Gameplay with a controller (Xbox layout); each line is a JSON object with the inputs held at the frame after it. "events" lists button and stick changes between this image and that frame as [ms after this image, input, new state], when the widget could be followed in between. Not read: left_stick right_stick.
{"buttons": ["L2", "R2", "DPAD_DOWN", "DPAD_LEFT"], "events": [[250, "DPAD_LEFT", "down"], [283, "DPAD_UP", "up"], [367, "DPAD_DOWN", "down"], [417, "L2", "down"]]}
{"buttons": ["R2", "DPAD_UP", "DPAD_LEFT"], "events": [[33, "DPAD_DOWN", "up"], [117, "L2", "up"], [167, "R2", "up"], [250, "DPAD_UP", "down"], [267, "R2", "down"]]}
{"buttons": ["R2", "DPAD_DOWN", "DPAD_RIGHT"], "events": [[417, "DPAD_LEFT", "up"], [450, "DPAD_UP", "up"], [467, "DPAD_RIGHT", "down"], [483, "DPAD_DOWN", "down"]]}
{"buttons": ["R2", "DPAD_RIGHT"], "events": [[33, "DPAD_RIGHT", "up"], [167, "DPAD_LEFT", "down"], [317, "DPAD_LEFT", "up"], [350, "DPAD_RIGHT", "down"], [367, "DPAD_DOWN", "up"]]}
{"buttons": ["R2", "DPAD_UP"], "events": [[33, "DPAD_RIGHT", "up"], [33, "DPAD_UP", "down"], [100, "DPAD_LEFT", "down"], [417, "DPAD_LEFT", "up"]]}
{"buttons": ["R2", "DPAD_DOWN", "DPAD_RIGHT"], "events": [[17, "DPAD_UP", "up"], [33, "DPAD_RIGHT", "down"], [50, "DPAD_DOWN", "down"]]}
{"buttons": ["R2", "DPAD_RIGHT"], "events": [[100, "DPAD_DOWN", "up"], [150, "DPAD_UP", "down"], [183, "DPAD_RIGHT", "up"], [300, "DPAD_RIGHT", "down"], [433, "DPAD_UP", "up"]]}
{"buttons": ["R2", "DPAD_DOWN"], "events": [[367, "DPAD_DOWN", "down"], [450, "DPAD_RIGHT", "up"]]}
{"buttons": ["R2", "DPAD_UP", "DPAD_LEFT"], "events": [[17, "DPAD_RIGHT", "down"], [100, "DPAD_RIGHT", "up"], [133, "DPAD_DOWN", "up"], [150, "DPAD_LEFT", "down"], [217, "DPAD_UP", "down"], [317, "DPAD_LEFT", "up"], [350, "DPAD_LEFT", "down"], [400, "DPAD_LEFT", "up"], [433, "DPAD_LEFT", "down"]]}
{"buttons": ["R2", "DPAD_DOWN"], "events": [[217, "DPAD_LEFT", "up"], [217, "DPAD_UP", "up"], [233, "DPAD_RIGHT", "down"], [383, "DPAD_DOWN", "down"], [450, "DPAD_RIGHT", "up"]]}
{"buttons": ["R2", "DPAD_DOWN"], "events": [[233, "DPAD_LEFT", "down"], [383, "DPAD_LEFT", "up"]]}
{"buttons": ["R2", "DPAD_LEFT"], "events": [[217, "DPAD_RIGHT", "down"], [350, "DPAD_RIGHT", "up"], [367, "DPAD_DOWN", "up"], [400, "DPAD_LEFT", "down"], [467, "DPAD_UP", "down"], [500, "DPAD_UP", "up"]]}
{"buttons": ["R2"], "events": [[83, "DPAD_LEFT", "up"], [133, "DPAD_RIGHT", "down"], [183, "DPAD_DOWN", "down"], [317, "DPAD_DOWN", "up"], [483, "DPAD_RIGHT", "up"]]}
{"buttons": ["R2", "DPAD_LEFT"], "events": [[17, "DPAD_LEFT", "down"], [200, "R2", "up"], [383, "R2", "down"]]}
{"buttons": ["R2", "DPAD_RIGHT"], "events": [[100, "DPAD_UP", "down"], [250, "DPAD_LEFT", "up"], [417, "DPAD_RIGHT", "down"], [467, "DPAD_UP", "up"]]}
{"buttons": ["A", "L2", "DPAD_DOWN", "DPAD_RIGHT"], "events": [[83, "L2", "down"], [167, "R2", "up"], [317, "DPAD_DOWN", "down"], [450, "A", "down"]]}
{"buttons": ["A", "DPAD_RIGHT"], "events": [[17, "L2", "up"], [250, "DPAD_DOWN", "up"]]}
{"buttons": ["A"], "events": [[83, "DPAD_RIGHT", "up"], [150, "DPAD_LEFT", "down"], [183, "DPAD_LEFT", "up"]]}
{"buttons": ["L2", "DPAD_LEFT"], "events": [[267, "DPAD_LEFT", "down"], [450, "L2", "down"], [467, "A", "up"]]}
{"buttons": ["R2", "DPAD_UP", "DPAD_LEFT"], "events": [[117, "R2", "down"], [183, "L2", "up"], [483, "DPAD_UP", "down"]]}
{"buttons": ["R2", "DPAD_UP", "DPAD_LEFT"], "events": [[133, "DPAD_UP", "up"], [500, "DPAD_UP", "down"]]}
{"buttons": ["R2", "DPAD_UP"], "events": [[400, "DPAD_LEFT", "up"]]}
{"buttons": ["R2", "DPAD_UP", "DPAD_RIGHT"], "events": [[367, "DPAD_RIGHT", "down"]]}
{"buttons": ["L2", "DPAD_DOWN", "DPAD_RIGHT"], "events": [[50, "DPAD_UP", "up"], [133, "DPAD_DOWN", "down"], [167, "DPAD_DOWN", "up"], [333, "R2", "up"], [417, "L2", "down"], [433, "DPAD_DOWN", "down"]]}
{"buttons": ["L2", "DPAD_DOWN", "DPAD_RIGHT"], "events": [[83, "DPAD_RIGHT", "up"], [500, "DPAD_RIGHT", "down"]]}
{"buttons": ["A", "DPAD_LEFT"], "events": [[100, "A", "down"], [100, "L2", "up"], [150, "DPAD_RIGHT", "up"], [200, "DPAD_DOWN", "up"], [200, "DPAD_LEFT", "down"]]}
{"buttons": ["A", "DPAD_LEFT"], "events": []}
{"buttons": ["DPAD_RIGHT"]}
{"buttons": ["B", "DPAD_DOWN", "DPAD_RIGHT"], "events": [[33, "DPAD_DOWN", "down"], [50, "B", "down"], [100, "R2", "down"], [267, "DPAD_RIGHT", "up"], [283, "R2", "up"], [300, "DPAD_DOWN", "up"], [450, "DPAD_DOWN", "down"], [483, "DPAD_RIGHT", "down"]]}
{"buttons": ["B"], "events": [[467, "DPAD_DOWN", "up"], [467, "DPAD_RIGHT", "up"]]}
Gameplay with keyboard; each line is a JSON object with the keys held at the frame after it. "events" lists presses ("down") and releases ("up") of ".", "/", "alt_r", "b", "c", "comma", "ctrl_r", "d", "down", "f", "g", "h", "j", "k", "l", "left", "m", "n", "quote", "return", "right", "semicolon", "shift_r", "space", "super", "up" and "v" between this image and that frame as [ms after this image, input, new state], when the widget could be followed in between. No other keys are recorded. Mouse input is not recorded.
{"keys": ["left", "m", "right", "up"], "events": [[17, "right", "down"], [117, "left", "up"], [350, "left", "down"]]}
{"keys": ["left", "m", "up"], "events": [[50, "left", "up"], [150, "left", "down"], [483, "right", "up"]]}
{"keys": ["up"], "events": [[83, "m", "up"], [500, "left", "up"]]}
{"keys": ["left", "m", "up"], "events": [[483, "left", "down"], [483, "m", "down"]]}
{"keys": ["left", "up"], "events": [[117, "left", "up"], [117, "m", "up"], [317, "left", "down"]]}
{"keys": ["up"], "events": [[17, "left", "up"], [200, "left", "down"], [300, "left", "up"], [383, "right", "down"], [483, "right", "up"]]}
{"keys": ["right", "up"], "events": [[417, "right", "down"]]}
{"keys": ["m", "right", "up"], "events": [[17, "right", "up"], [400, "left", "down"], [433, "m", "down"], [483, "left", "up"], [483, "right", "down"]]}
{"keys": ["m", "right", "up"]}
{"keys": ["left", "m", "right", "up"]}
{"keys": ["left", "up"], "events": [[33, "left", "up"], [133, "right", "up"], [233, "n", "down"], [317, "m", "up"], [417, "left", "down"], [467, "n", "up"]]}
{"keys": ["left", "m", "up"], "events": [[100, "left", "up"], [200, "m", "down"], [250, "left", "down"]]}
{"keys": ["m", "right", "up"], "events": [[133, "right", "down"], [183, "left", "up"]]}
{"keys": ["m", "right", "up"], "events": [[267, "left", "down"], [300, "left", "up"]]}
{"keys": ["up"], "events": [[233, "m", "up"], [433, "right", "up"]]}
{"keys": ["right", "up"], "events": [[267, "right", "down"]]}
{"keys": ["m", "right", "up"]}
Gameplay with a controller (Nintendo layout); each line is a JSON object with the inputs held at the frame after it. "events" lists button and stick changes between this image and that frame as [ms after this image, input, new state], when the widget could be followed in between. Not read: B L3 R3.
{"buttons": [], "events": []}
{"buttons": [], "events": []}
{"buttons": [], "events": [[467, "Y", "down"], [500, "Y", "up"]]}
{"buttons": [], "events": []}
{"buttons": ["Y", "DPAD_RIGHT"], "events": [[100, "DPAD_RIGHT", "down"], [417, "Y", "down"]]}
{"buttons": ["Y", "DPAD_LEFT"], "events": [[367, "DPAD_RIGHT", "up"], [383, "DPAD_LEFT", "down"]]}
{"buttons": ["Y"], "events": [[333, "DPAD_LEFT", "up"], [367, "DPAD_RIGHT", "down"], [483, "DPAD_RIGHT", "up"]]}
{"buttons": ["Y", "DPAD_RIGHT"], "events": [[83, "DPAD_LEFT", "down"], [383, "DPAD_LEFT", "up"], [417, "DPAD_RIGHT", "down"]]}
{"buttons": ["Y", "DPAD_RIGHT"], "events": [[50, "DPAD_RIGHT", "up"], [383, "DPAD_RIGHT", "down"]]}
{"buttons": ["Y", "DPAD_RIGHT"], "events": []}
☆ ☆ ☆ ☆
## EXERCISE
Your answer must be the line holding "Gameplay with a controller (Nintendo" and every later line of the entries above, written out exactly, and nothing else.

## EXERCISE OUTPUT
Gameplay with a controller (Nintendo layout); each line is a JSON object with the inputs held at the frame after it. "events" lists button and stick changes between this image and that frame as [ms after this image, input, new state], when the widget could be followed in between. Not read: B L3 R3.
{"buttons": [], "events": []}
{"buttons": [], "events": []}
{"buttons": [], "events": [[467, "Y", "down"], [500, "Y", "up"]]}
{"buttons": [], "events": []}
{"buttons": ["Y", "DPAD_RIGHT"], "events": [[100, "DPAD_RIGHT", "down"], [417, "Y", "down"]]}
{"buttons": ["Y", "DPAD_LEFT"], "events": [[367, "DPAD_RIGHT", "up"], [383, "DPAD_LEFT", "down"]]}
{"buttons": ["Y"], "events": [[333, "DPAD_LEFT", "up"], [367, "DPAD_RIGHT", "down"], [483, "DPAD_RIGHT", "up"]]}
{"buttons": ["Y", "DPAD_RIGHT"], "events": [[83, "DPAD_LEFT", "down"], [383, "DPAD_LEFT", "up"], [417, "DPAD_RIGHT", "down"]]}
{"buttons": ["Y", "DPAD_RIGHT"], "events": [[50, "DPAD_RIGHT", "up"], [383, "DPAD_RIGHT", "down"]]}
{"buttons": ["Y", "DPAD_RIGHT"], "events": []}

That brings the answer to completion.